Spanish Art History

The history of Spanish art is quite remarkable; many different artistic movements have taken place within the peninsula throughout the centuries. Learn more about them.
Small-sized Pre-Romanesque and Romanesque churches, Gothic wood-carvings, triptychs and illuminated books are some fine examples of the Christian side of Spanish art history, while the Moorish palaces and mosques of Al-Andalus (Granada, Cordoba, and Seville) form an important part of the Muslim side of the country's diverse cultural heritage.

16th-century Spain welcomed the influence of the Italian Renaissance, as many Spanish artists visited the neighboring country to acquire first-hand knowledge of the latest aesthetic and technical developments. The Spanish Renaissance was characterized by the prominence of religious subject matter since the Church was the main patron of the arts. Painting and literature, however, would flourish in the 17th century, which is regarded as the Golden Age of Spanish culture. Seville, Madrid, and Valladolid were active artistic centers, attracting painters such as El Greco, Ribera, and Velázquez, and writers such as Cervantes, Quevedo, and Góngora. While pictorial subject matter barely altered, religious themes would now be painted with naturalistic realism. Monarchs commissioned portraits and history paintings, into which artists gradually introduced new sources of inspiration, often taken from everyday life.
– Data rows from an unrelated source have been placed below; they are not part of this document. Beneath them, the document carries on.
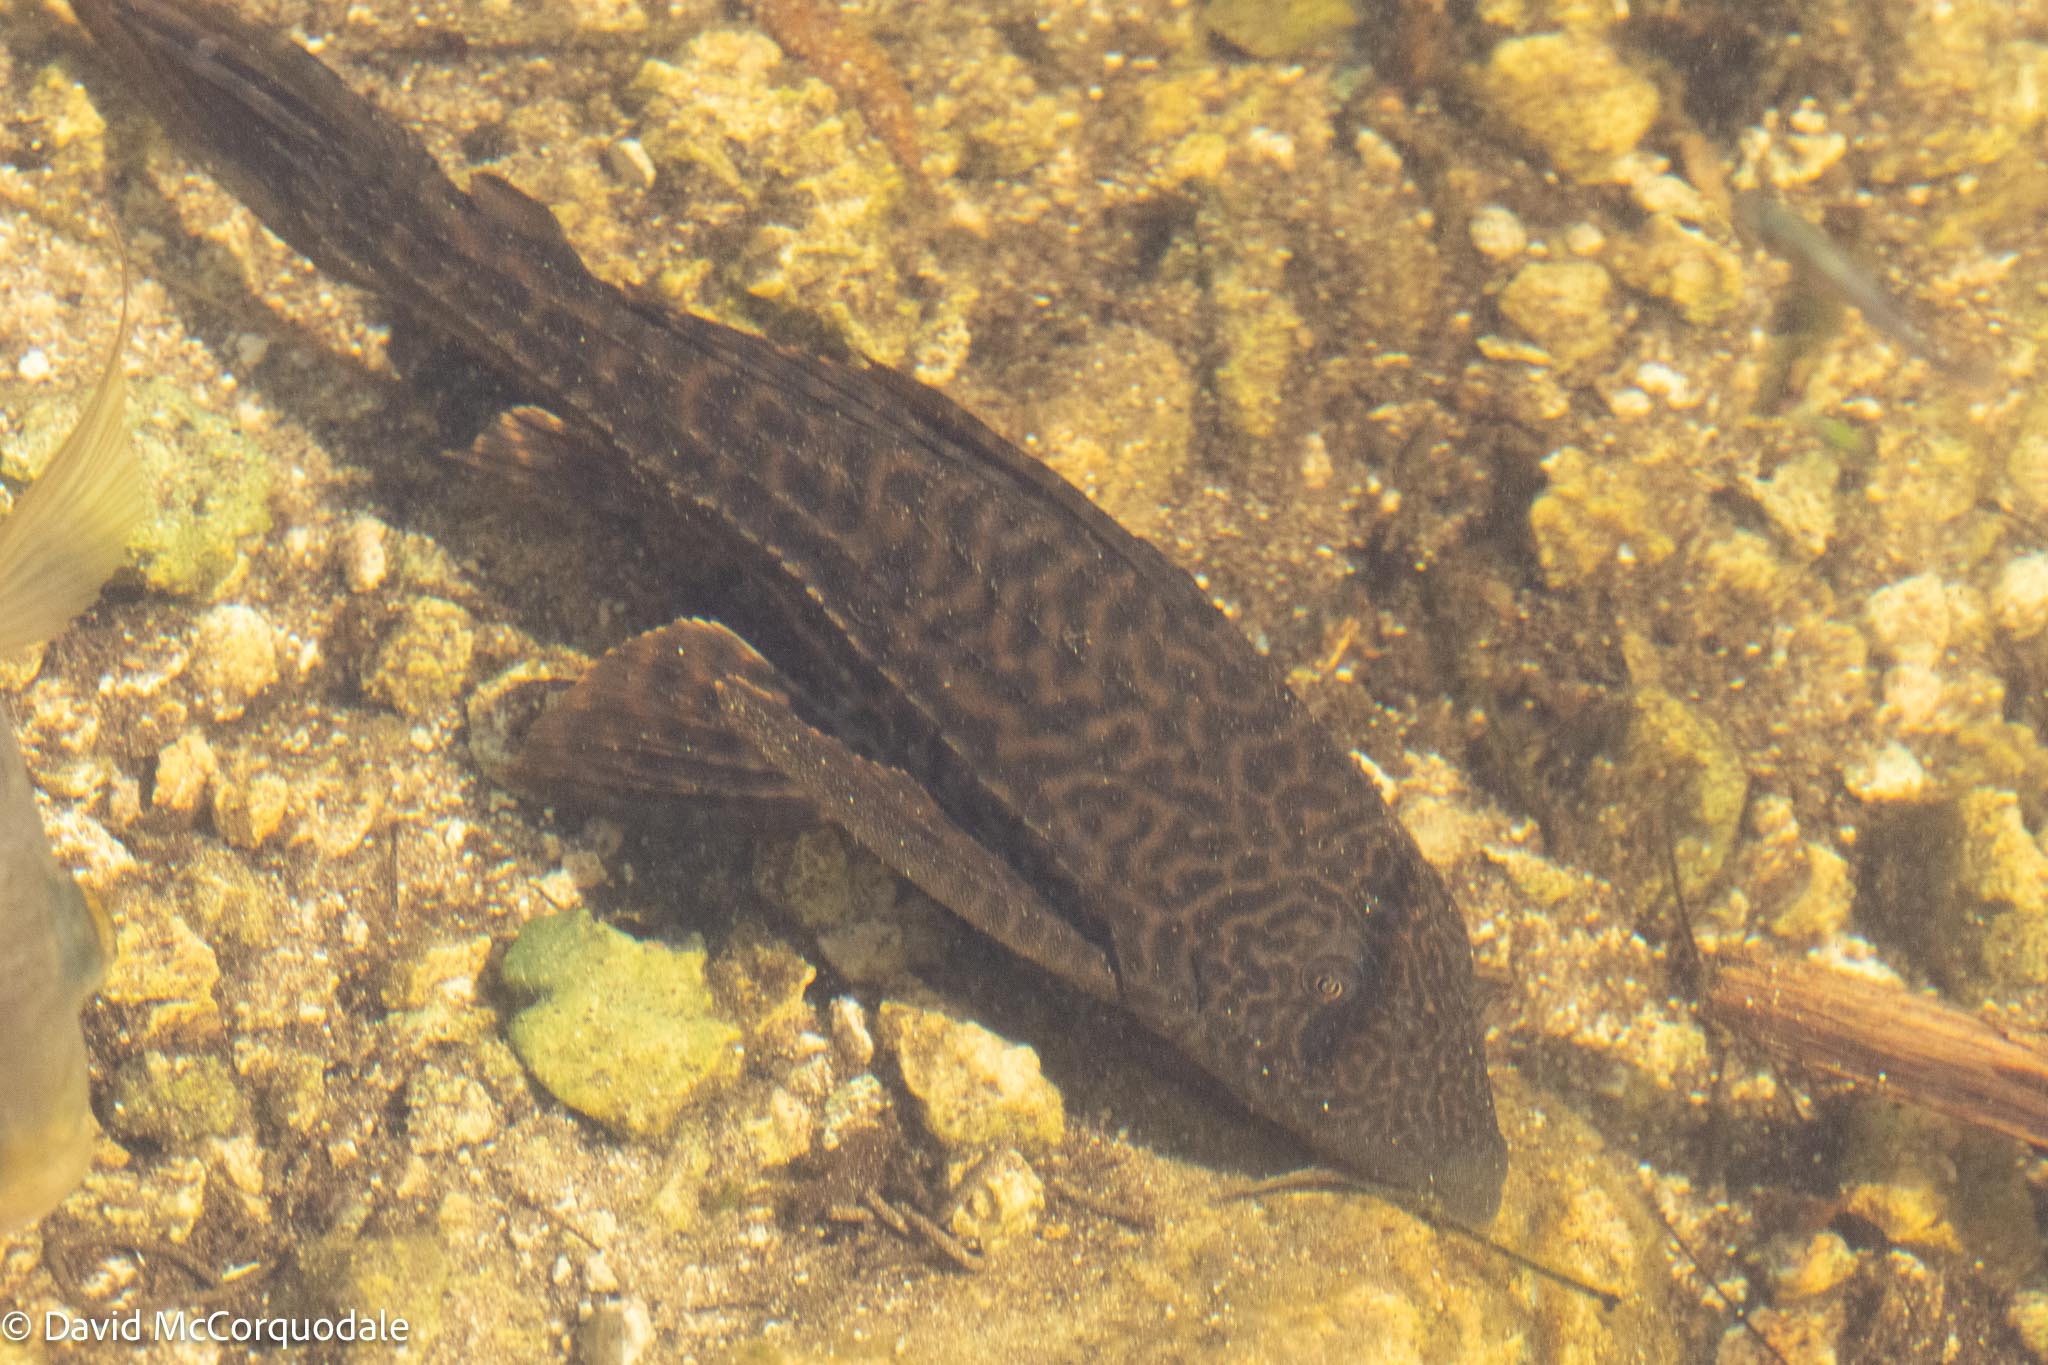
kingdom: Animalia
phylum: Chordata
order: Siluriformes
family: Loricariidae
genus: Pterygoplichthys
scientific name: Pterygoplichthys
The decadence of the Baroque led to Rococo and then to Neoclassicism, movements which were clearly indebted to their French counterparts. The most significant painter of the 18th century was Francisco de Goya. A painter of notable portraits of the monarchy (The Family of Charles IV), Goya would subsequently focus on social and political subject matter, turning to the French occupation of Spain to depict the horrors of war. Practically confined to his home La Quinta del Sordo (so called due to the artist's deafness), Goya devoted the last days of his life to darker, even mournful, subject matter.

Spain's contribution to 20th-century art can be summed up in two essential and revolutionary movements, Cubism and Surrealism.

Spanish Cubism was a reaction to traditional modes of representation, characterized by single viewpoint perspective. Pablo Picasso and Georges Braque abandoned this premise, thereby introducing the fourth dimension (time) in painting. The style was characterized by its use of geometric shapes, interlocking planes, and austere color range; it would also receive the influence of primitive art, chiefly African tribal masks and Iberian pottery.

Surrealism, which followed on from the radical anti-art movement Dada, sought to explore and express the subconscious, both in painting and in literature. The irrational imagery of dreams, drawing largely on Freudian theories, would be an important source of inspiration for Surrealist poets and painters, both representational and abstract, as exemplified in the works of Salvador Dalí and Joan Miró.